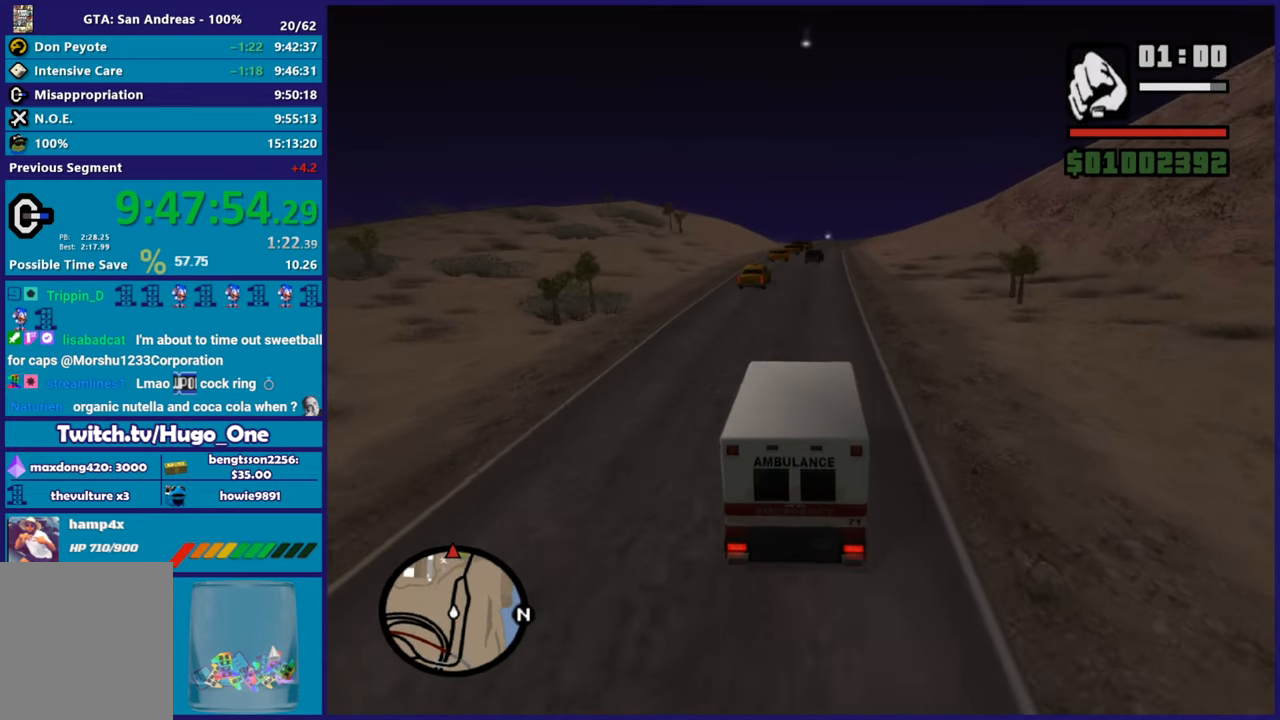
Gameplay with a controller (Xbox layout); each line is a JSON object with the inputs held at the frame after it. "button_events" lists button changes between this image and that frame as [ms after this image, input, new state], when the widget could be followed in between (sticks are given only as held states).
{"buttons": ["R2"], "left_stick": "center", "right_stick": "down-right"}
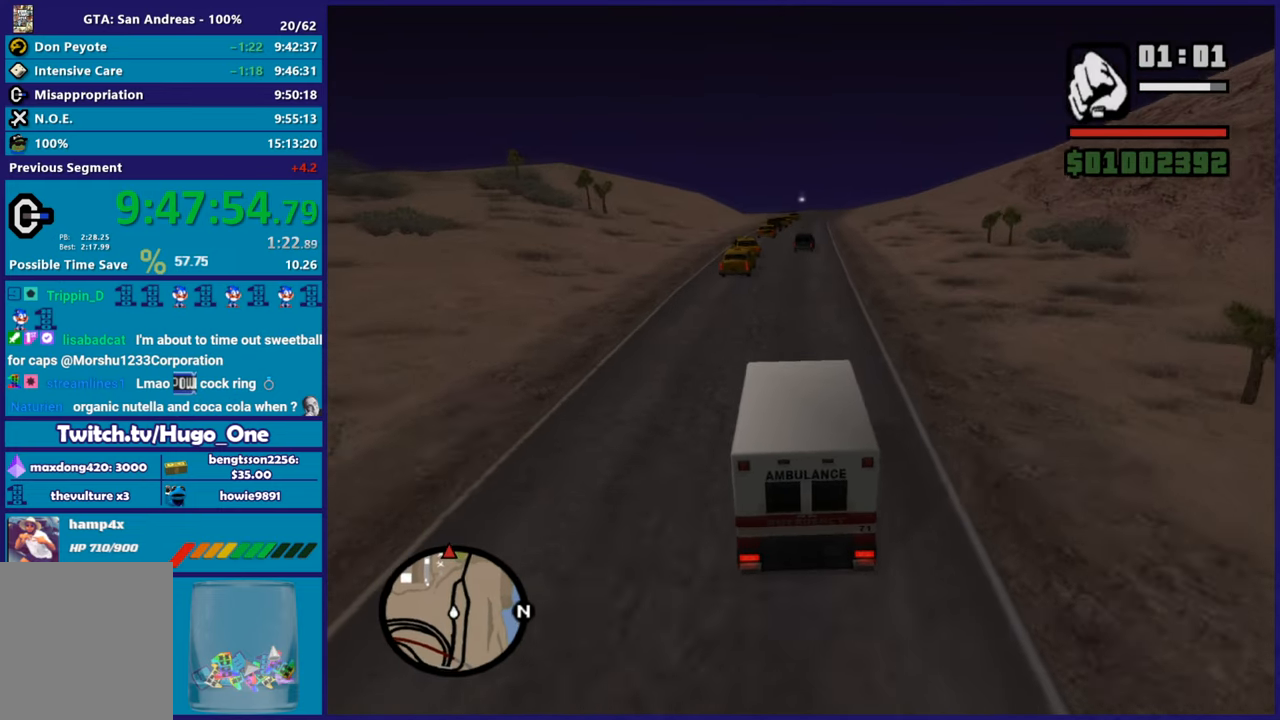
{"buttons": ["R2"], "left_stick": "center", "right_stick": "down-right", "button_events": []}
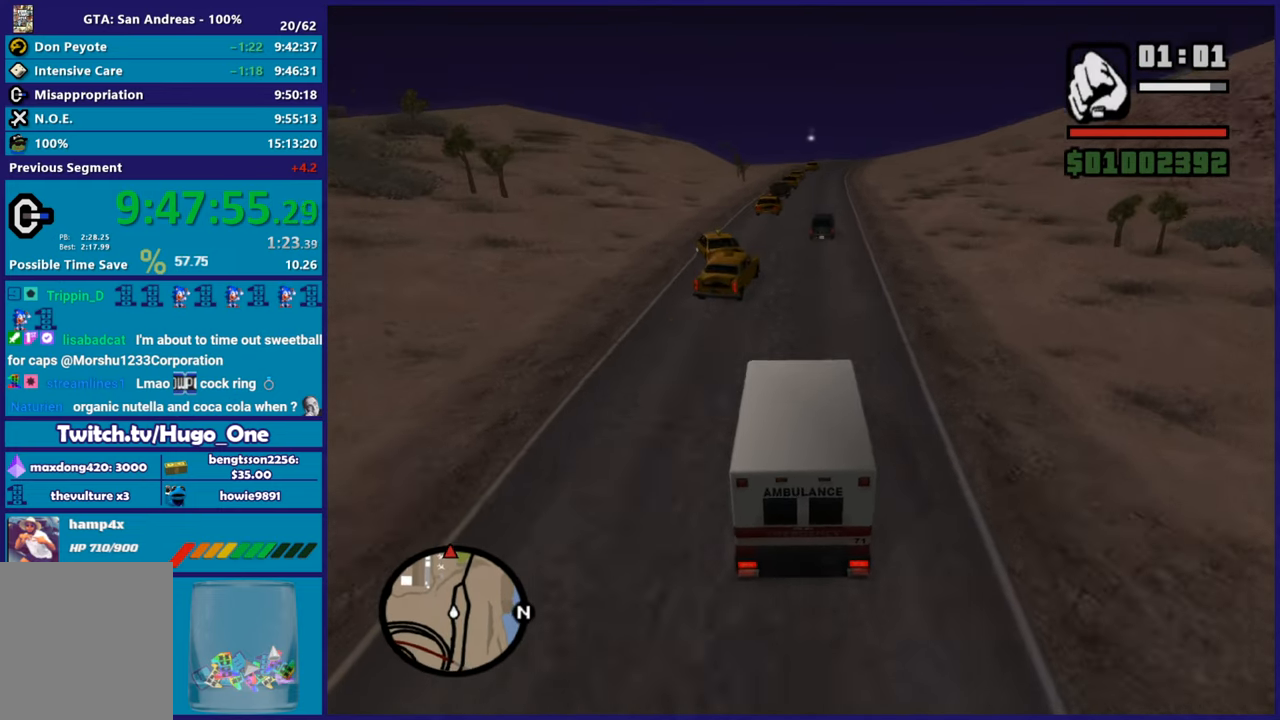
{"buttons": [], "left_stick": "down-left", "right_stick": "down", "button_events": [[483, "R2", "up"]]}
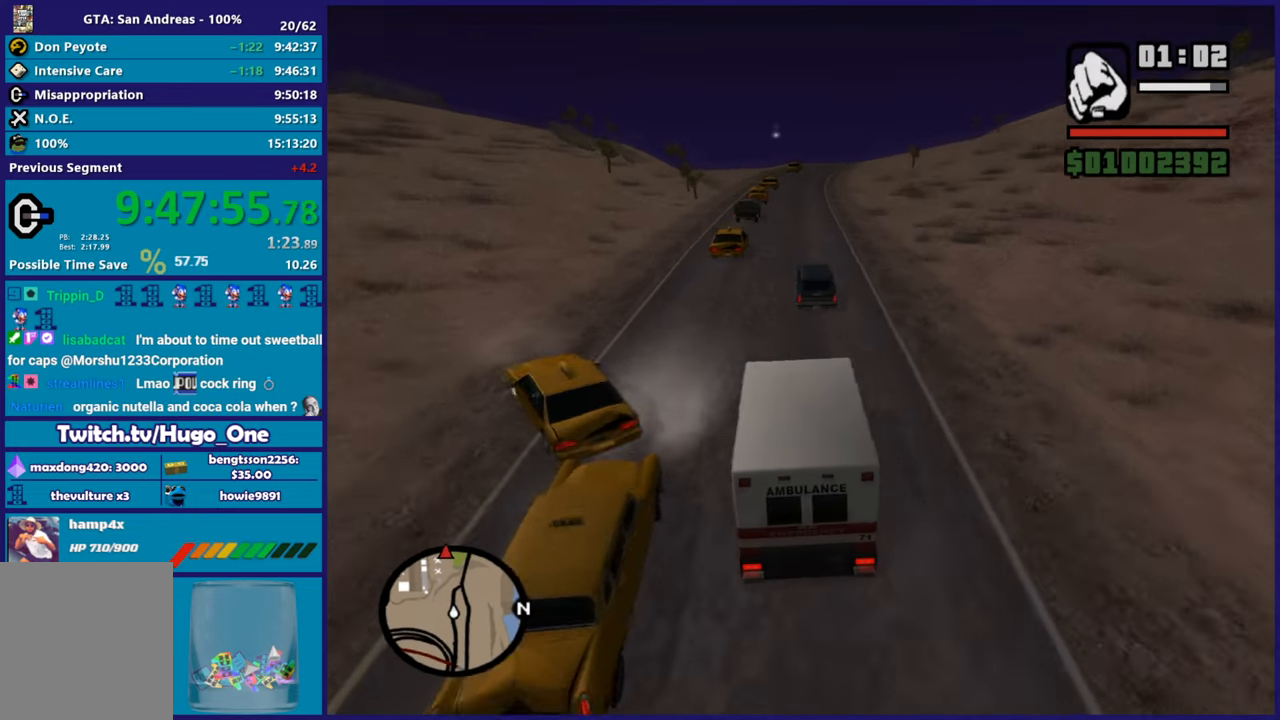
{"buttons": [], "left_stick": "right", "right_stick": "down", "button_events": []}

- - -

* [What is being asked] Across the whole listing above, tally each line where the string "down" occurs, and give the number and nothing more.

* [Reply to the task] 4